# Entries taken from a collection:
"""
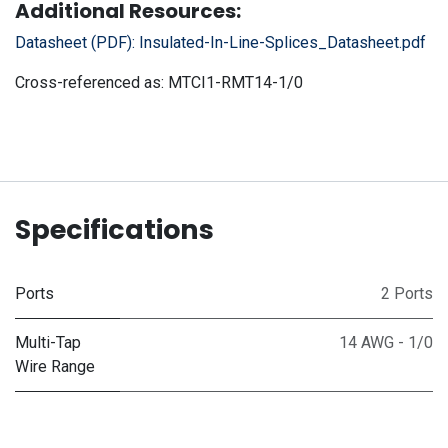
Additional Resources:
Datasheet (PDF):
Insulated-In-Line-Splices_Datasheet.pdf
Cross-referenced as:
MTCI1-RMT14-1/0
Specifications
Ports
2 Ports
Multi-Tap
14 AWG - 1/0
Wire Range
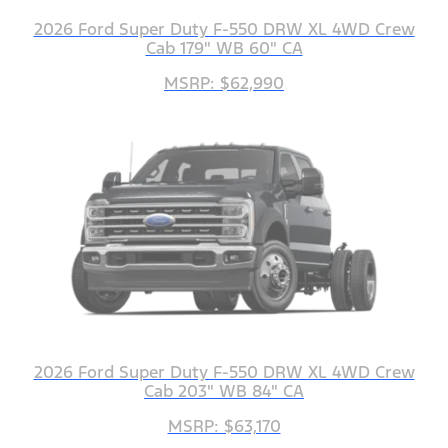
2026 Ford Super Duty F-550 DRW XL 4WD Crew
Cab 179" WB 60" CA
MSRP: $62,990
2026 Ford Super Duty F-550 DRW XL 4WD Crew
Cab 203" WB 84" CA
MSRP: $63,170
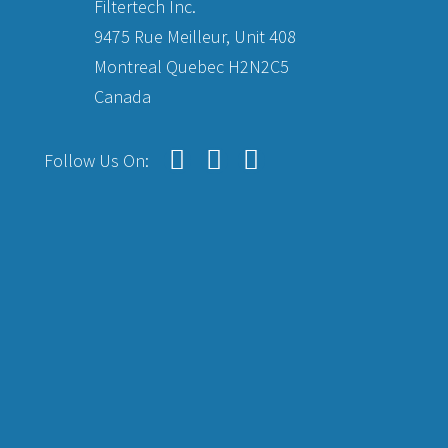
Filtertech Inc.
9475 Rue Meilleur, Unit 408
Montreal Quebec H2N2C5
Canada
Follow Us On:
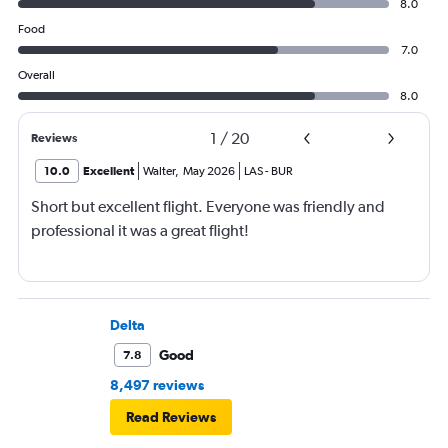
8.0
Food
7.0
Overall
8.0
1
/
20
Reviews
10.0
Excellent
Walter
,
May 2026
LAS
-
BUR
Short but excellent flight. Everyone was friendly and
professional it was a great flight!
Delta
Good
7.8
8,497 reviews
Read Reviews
"""
"""
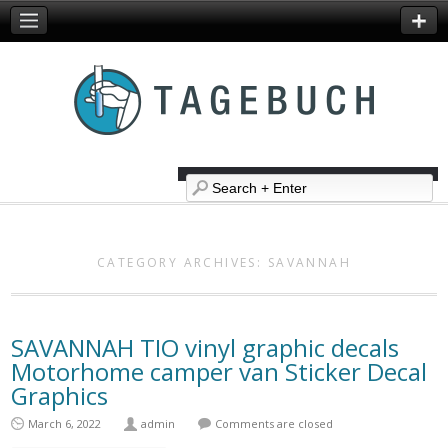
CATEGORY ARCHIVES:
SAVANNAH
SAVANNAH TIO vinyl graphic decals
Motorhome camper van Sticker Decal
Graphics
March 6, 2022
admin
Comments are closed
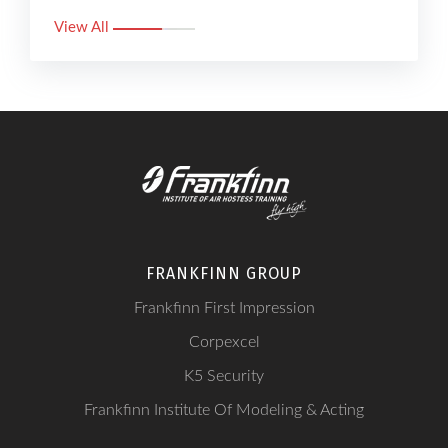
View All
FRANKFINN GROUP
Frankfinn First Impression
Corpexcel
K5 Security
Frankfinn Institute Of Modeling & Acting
"""
"""
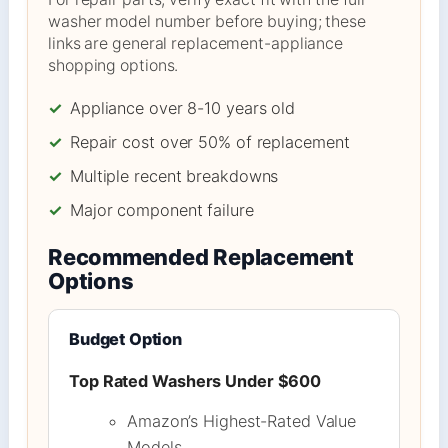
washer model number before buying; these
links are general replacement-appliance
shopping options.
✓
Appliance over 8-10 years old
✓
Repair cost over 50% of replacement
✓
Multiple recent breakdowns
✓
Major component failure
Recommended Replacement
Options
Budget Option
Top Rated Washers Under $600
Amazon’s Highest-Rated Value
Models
"""
# What is expected:
From the data above, copy out every line with the string "flight" in it.

# Task response:
Short but excellent flight. Everyone was friendly and
professional it was a great flight!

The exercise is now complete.